His beard is filled with bells."

That poem is immediately followed by "The Crank Collector," which begins

"I'd love to rust.
Just sit there
turning into air.
Now I put cranks
on anything...."

"Tinnitus" is something most of us can relate to, even if we only have the problem during a head cold. I love the metaphors that show Ridl and I have similar feeling about music:

"I live between the tines of a tuning fork,
caught without a partner in the middle
of a one-note waltz. Philip Glass is Bach."

Ridl also gives us a good supply of the warm fuzzies when he talks about the family dog or "The Drywallers Listen to Sinatra while They Work." His mother is visiting during the holidays, and the crew foreman invites her to dance.

Profile Image for Amanda Krempa.
491 reviews6 followers
July 11, 2018
I want to go on and on and on forever to sing Jack Ridl’s praises, and to thank him for the way his words grip my heart until the wringing comes out of my eyes in emotions, but that would be a disservice.

He captures so much in one object, one pause. The poems wrap the reader up in the quilt of his words until it’s your favorite blanket and you refuse to sleep without it until it’s committed to memory.

Do yourself a favor and hear Jack read his poems to you. They are out there in cyberland... Read every poem he has written, because it’s obvious they are extensions of his being.

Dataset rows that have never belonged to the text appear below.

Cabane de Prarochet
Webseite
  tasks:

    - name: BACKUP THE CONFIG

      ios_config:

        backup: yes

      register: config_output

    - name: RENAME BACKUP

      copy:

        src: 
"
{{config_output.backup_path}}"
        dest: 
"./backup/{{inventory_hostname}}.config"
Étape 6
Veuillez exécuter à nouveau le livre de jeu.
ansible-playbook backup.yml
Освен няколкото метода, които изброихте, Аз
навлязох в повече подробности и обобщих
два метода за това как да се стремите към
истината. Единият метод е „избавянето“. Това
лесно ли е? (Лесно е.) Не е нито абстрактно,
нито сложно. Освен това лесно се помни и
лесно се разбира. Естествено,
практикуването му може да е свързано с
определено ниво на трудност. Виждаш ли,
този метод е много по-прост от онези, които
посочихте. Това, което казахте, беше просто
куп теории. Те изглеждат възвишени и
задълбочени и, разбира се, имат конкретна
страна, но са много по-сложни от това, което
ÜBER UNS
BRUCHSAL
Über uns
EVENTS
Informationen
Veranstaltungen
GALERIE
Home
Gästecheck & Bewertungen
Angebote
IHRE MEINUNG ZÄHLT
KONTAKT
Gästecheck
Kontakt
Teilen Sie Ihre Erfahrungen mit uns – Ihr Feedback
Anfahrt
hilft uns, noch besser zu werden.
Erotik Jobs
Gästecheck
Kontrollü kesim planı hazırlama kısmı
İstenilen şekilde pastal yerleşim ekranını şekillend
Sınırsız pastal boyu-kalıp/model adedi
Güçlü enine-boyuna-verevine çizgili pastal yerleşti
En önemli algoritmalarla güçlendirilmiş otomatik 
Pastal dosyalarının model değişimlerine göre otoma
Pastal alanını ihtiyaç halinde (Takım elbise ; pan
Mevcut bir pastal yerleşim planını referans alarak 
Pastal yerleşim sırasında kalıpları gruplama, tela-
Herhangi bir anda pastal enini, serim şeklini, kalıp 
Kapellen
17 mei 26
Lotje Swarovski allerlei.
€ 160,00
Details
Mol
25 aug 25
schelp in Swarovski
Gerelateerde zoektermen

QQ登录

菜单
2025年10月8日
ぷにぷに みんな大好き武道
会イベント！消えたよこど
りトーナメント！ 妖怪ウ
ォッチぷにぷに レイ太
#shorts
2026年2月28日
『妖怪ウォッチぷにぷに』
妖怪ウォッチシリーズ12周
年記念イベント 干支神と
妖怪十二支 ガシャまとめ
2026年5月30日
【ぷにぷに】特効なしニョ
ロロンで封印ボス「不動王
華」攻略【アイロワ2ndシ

If poems were alive, Jack has the secret to giving them breath.
201 reviews4 followers
January 16, 2013
I really liked the tone of this book. It's quietly meditative, very lyrical, and I enjoyed his responses to everyday events. It's a nice, contemplative book of poetry, partly because of his nature as a person and partly due to his religious motivations I'm not religious but I think he wrote about religion well. It's a good read for those who say they "don't get poetry."
Profile Image for Tim Lepczyk.
584 reviews46 followers
January 14, 2008
Jack was one of my teachers and I'm still learning from him. This collection has a quiet tone to it and the poems shift in unexpected ways that leave you in the right place, but which you had no idea you were heading toward.
5 reviews2 followers
December 19, 2007
my uncle is a very well known poet.... a few years ago he was honored with an award that is similar to a pulitzer but for poets. obviously im partial, but this is a must read.
4 reviews
February 29, 2008
One of my college poetry professors, a former circus clown, and a native of my adopted love, Pittsburgh.

Profile Image for Jennifer Louden.
Author 31 books242 followers
March 1, 2017
I was lucky enough to attend a writer's retreat with Jack a few years back - what a wonderful man and talented poet.
Profile Image for Katey Bassett.
113 reviews10 followers
January 20, 2019
these words got me through a hard time, so thankful someone thought of me when they read these words.